Apesar disso tudo, tanto na relação Estados Unidos-China quanto na triangulação com a América Latina, engana-se quem pensa que os norte-americanos necessariamente tratam os chineses com hostilidade. Ao longo das últimas décadas, os estudos mostram que, nos dois casos, prevalece uma doutrina denominada de "congagement", que combina períodos de maior propensão ao conflito com períodos de maior propensão à cooperação.

As políticas de confronto ou de acomodação da China, neste contexto, não são definidas arbitrariamente ou orientadas apenas para o consumo doméstico e a energização do eleitorado norte-americano. No caso da América Latina, elas estiveram condicionadas à percepção de ameaça trazida pela China em sua ação regional e à identificação dos benefícios potenciais obtidos pelos norte-americanos no processo de intensificação da interação entre chineses e latino-americanos.

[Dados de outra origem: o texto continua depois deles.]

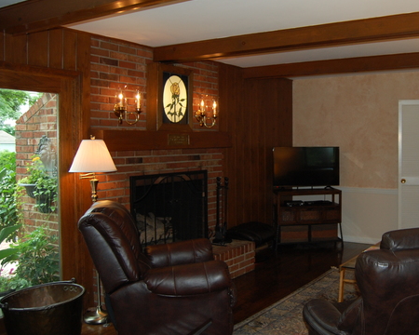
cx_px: 291
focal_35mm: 36
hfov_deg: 49.1
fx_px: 446
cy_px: 155
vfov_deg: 41.1
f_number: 3.5
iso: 400
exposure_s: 1/60
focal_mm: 18
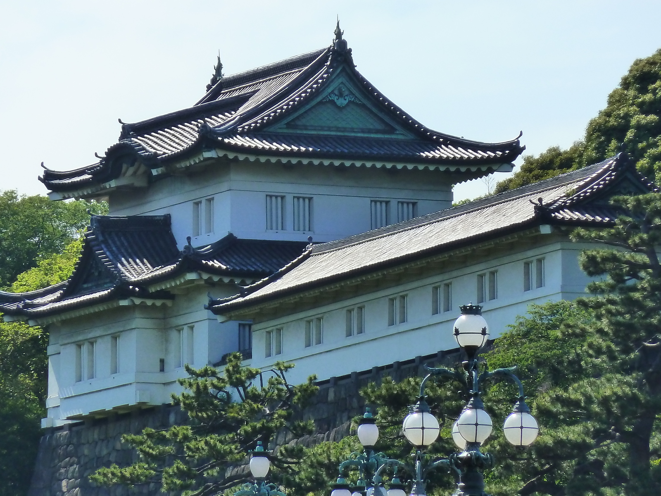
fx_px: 7619
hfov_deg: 5.0
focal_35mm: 399
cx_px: 330
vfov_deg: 3.7
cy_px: 248
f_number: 4.9
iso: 200
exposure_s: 1/400
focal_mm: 49.2
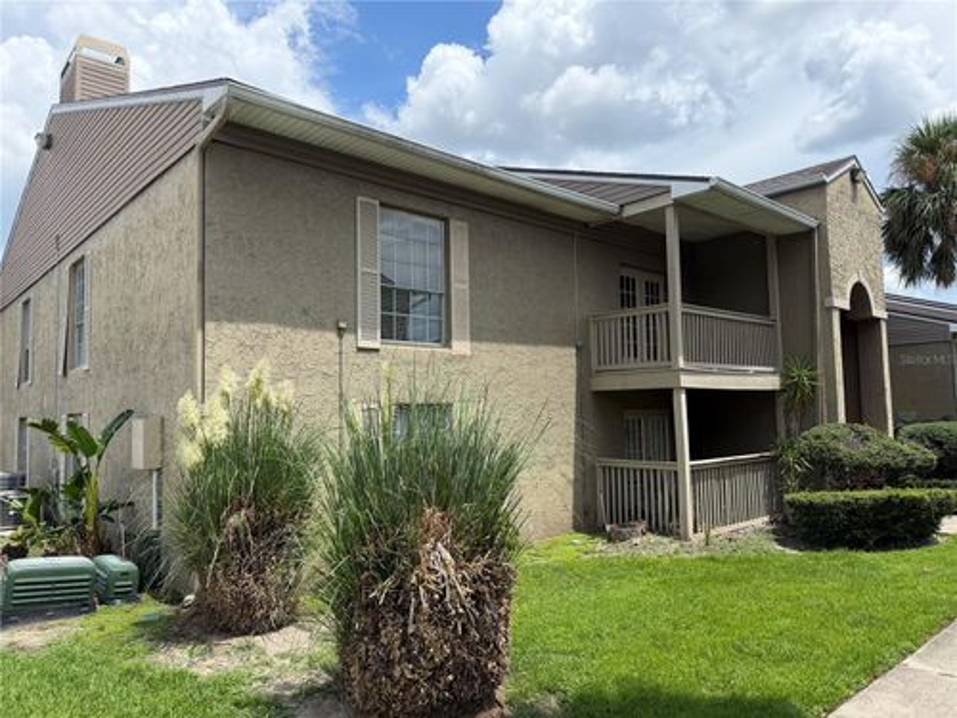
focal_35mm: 24
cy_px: 359
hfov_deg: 71.6
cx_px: 478
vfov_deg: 56.8
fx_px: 664
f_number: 1.78
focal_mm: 6.76
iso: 100
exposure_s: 1/4405
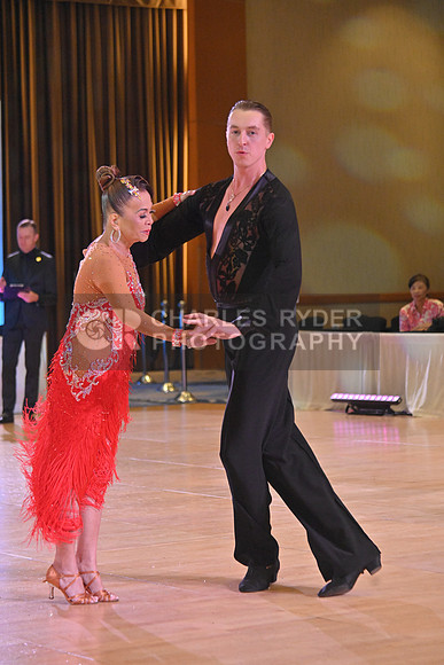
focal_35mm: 98
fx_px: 1812
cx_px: 222
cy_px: 332
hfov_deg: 14.0
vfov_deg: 20.8
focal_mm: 98
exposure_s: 1/400
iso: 4000
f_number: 6.3
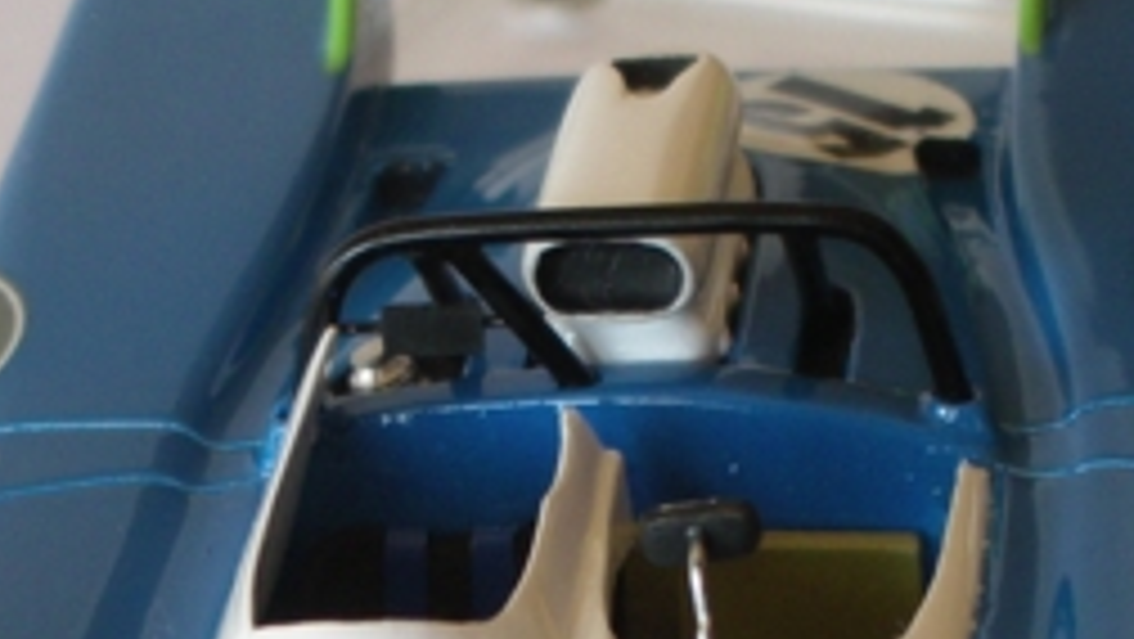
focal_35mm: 199
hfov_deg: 10.8
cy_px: 857
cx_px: 459
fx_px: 5986
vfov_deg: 6.1
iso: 100
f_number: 3.5
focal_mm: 10.2
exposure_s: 1/80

Nos últimos anos, a caracterização desse cenário tem dependido, na prática, de cinco fatores específicos:

  1. se o envolvimento mantido pela China na região é predominantemente comercial ou se também envolve aspectos estratégicos e militares;
  2. se a China gera engajamento político com os países latino-americanos ou não
  3. se a presença chinesa contribui para o desenvolvimento econômico da região e ajuda a reduzir, portanto, tensões sociais;
  4. se a China incentiva ou restringe uma "agenda econômica liberal" na América Latina;
  5. como sua presença afeta as instituições e os valores da ordem existente (incluindo a triangulação com lideranças resistentes aos Estados Unidos na região).

Isso deixa claro que mesmo onde o apelo de "China como ameaça" faz algum sentido, como é o caso dos Estados Unidos, em que há disputas objetivas em jogo e/ou identifica-se a falta de consensos, há uma busca permanente por equilíbrios.

Isso posto, é importante reconhecer que a importação do discurso da "China como ameaça" de forma acrítica revela não só um olhar obtuso, como configura um grave erro de cálculo para os interesses nacionais. Mesmo que esse fosse o caso, há outros meios mais inteligentes de balanceamento de poder do que o discurso inflamado. Até o momento, a narrativa da "China como ameaça" não se aplica ao Brasil. Aqui, aliás, a China tem sido mais parte da solução do que dos problemas.

Como diria Cícero, já na Roma Antiga, "prudência é saber distinguir as coisas desejáveis das que convém evitar". Com a China é preciso ser prudente.